Longoria went on to note that she and her castmates “were working so hard” on Desperate Housewives that they rarely noticed what was going on off-camera. “Anything that happened outside the show, we were like, ‘What?’ We could never come up for air to really get outside of ourselves,” she said. “We were only on the set. … I remember that noise being outside of us. We were in such a bubble with our crew and each other.”
The Flamin’ Hot director said that their schedule was so intense that they could barely even enjoy the highs that came with the global success of the show, which ran on ABC from 2004 to 2012.
“All that stuff of ‘we’re fighting,’ even like, ‘No. 1 show, you’re amazing’ — good and bad, it didn’t penetrate, because we were working, and I was exhausted,” Longoria remembered, adding that she often forgets how many stories there were about the women feuding during filming. “People ask me that a lot. ‘Were you guys really fighting?’” she said. “And I was like, ‘God, I forgot that was a thing.’ It was a thing. It was a big thing.”

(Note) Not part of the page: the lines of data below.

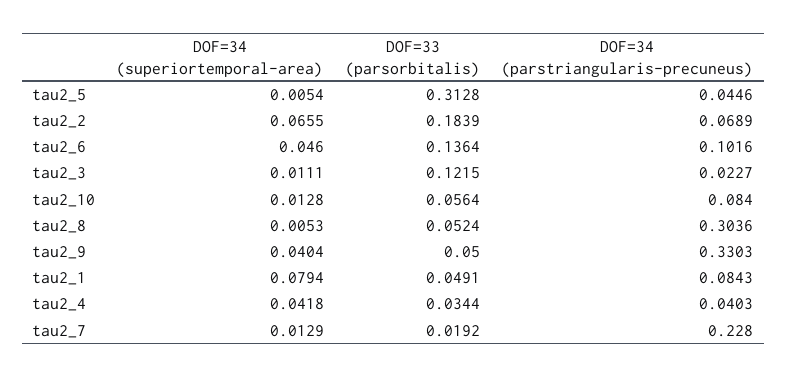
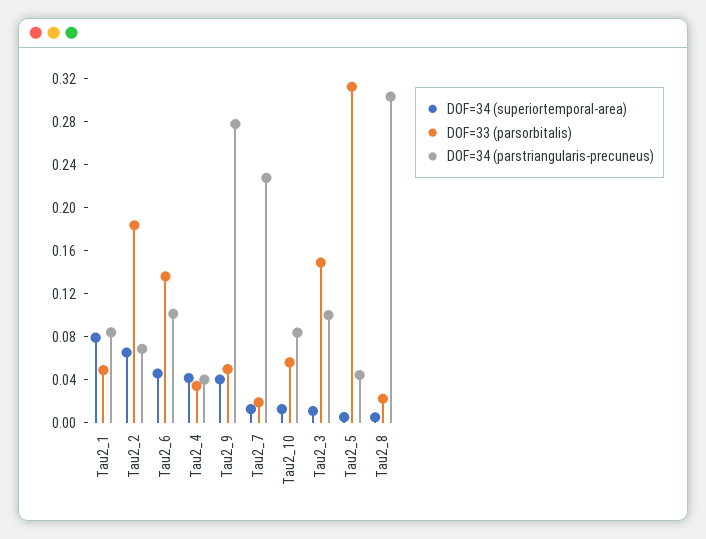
  {
    "DOF=34 (superiortemporal-area)": {
      "tau2_5": 0.0054,
      "tau2_2": 0.0655,
      "tau2_6": 0.046,
      "tau2_3": 0.0111,
      "tau2_10": 0.0128,
      "tau2_8": 0.0053,
      "tau2_9": 0.0404,
      "tau2_1": 0.0794,
      "tau2_4": 0.0418,
      "tau2_7": 0.0129
    },
    "DOF=33 (parsorbitalis)": {
      "tau2_5": 0.3128,
      "tau2_2": 0.1839,
      "tau2_6": 0.1364,
-     "tau2_3": 0.1215,
+     "tau2_3": 0.15,
      "tau2_10": 0.0564,
-     "tau2_8": 0.0524,
+     "tau2_8": 0.02,
      "tau2_9": 0.05,
      "tau2_1": 0.0491,
      "tau2_4": 0.0344,
      "tau2_7": 0.0192
    },
    "DOF=34 (parstriangularis-precuneus)": {
      "tau2_5": 0.0446,
      "tau2_2": 0.0689,
      "tau2_6": 0.1016,
-     "tau2_3": 0.0227,
+     "tau2_3": 0.1,
      "tau2_10": 0.084,
      "tau2_8": 0.3036,
-     "tau2_9": 0.3303,
+     "tau2_9": 0.28,
      "tau2_1": 0.0843,
      "tau2_4": 0.0403,
      "tau2_7": 0.228
    }
  }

Longoria previously revealed that she was “bullied” on the set of Desperate Housewives by a colleague but didn’t identify the alleged culprit. She did, however, note that Huffman, 60, stepped in to stop the behavior.
“I dreaded the days I had to work with that person because it was pure torture. Until one day, Felicity told the bully 'enough' and it all stopped,” Longoria wrote in 2019 in a letter of support for Huffman submitted while she was on trial for her role in the college admissions scandal. “Felicity could feel that I was riddled with anxiety even though I never complained or mentioned the abuse to anyone. … I know I would not have survived those 10 years if it wasn't for the friendship of Felicity.”
Huffman pleaded guilty to honest services fraud in May 2019 and served 12 days in jail. She was also fined $30,000 and ordered to complete 250 hours of community service.
While Longoria downplayed on-set drama with Shepard, her former costar Nicollette Sheridan made headlines for filing a lawsuit against Desperate Housewives creator Marc Cherry. After Sheridan’s character, Edie Britt, was killed off in season 5, Sheridan, 60, claimed that Cherry, 61, wrote her off the show after she complained about an alleged incident where he hit her in the head.
A judge dismissed Sheridan’s lawsuit in early 2017 after a 2012 mistrial. Cherry, meanwhile, denied Sheridan’s allegations.